___ Exercise materials
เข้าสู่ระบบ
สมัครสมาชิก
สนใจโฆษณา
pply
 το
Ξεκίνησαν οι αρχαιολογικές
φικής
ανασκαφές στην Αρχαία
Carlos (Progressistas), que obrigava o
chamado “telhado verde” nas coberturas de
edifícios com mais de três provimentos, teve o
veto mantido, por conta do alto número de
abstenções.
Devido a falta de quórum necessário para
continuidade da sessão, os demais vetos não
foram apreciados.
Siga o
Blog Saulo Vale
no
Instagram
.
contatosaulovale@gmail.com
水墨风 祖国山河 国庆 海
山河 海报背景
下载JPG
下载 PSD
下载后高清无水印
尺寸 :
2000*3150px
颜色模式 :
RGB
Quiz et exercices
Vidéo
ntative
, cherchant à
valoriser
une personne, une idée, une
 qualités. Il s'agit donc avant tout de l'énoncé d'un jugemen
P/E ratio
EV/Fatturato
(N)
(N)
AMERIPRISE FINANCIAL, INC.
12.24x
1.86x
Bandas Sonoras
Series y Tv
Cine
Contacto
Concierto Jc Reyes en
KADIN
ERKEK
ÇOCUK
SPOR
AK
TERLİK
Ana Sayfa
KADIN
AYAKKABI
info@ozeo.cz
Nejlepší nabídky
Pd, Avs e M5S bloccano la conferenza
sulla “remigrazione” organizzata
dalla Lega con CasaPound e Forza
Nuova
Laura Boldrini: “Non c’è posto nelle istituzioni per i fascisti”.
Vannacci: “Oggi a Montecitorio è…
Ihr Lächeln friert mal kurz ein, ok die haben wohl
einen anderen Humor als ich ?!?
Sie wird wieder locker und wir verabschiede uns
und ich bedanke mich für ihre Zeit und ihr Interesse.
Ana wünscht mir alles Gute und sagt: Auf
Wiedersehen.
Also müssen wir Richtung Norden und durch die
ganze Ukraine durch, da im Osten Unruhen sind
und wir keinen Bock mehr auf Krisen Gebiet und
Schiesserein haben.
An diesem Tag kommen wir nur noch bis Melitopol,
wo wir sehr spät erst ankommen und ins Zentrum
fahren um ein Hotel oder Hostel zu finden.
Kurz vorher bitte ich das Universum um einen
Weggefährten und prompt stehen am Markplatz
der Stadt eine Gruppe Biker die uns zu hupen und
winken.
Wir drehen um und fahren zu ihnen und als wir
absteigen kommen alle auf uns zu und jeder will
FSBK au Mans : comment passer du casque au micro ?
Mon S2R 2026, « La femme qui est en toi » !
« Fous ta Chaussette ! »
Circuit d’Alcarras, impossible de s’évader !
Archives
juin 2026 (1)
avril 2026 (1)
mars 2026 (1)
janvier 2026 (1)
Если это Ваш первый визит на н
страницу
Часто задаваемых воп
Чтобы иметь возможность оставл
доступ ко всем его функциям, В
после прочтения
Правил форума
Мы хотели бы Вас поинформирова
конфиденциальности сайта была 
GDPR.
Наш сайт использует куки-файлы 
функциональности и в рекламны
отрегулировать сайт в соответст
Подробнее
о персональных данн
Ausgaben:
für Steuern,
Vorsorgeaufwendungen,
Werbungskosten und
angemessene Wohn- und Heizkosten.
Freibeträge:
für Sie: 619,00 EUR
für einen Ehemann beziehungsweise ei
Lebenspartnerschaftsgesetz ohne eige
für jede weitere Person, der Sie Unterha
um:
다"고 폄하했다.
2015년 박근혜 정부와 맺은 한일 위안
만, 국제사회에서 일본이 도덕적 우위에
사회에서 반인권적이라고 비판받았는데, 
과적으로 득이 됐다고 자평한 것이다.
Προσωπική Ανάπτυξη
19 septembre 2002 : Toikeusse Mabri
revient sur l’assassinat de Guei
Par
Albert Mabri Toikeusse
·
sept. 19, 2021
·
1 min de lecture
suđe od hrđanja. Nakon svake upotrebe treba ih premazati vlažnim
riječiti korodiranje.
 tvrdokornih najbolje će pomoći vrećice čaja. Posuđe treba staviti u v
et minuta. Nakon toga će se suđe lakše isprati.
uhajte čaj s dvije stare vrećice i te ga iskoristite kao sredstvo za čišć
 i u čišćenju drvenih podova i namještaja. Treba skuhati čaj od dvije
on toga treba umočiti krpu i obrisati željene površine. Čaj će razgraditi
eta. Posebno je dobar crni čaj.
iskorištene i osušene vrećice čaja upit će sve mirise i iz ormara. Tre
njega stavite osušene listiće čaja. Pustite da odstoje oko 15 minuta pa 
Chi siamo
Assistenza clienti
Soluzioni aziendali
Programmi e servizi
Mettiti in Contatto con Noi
______
__Prompt__: Write out the lines above from the one containing "on toga treba" through the last, exactly as they are.

__Output below__:
on toga treba umočiti krpu i obrisati željene površine. Čaj će razgraditi
eta. Posebno je dobar crni čaj.
iskorištene i osušene vrećice čaja upit će sve mirise i iz ormara. Tre
njega stavite osušene listiće čaja. Pustite da odstoje oko 15 minuta pa 
Chi siamo
Assistenza clienti
Soluzioni aziendali
Programmi e servizi
Mettiti in Contatto con Noi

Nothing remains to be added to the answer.